The HFIA Act has prompted the Securities and Exchange Commission to adopt final rule and form amendments under Section 16 of the Securities Exchange Act of 1934.
These changes require directors and officers of foreign private issuers to disclose their holdings and transactions in equity securities.
The rules take effect on March 18, 2026. This move follows the enactment of the Holding Foreign Insiders Accountable Act on December 18, 2025, bringing greater transparency to FPI insider activity.
The HFIA Act amended Section 16(a) of the Exchange Act to expand reporting requirements. Directors and officers of FPIs with equity securities registered under Section 12 are now subject to these rules.
However, the law excludes “10 percent holders” who beneficially own more than 10 percent of any class of FPI equity securities.
Under the revised rules, covered insiders must file Section 16 reports electronically and in English. This requirement marks a clear shift from prior exemptions that FPI insiders previously enjoyed.
As a result, the reporting process becomes more standardized and accessible to U.S. investors.
The SEC amended Rule 3a12-3(b) to remove the existing blanket exemption from Section 16 entirely. In its place, the rule now provides narrower exemptions. These cover only the Section 16(b) short-swing profit rules and the Section 16(c) short selling prohibition.
Additionally, Rule 16a-2 was updated to formally exclude 10 percent holders of FPI equity securities from Section 16(a) requirements.
This exclusion ensures that minority beneficial owners are not swept into the new reporting framework. The change also aligns the rule text with the statutory language of the HFIA Act itself.
The HFIA Act set a firm deadline for the SEC to act. The Commission was required to issue final regulations no later than 90 days after the December 18, 2025 enactment date. The SEC met that mandate by adopting these amendments ahead of the March 18, 2026 effective date.
Directors and officers of qualifying FPIs must begin filing Section 16 reports starting March 18, 2026. This date serves as both the statutory effective date and the compliance start point.
Covered insiders should therefore prepare their disclosure systems well before that deadline.

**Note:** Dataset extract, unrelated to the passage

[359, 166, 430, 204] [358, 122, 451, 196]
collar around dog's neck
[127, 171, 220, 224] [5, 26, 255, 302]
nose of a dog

The rule changes also revise the relevant Section 16 report forms to reflect the new requirements. These form updates ensure that the reporting structure matches the amended statutory framework. Moreover, they provide clarity on what information FPI insiders must include in each filing.
The SEC’s action brings FPI insiders closer in line with domestic reporting standards. This regulatory alignment gives investors better visibility into the trading activity of foreign company insiders. It also strengthens the overall integrity of U.S. equity markets.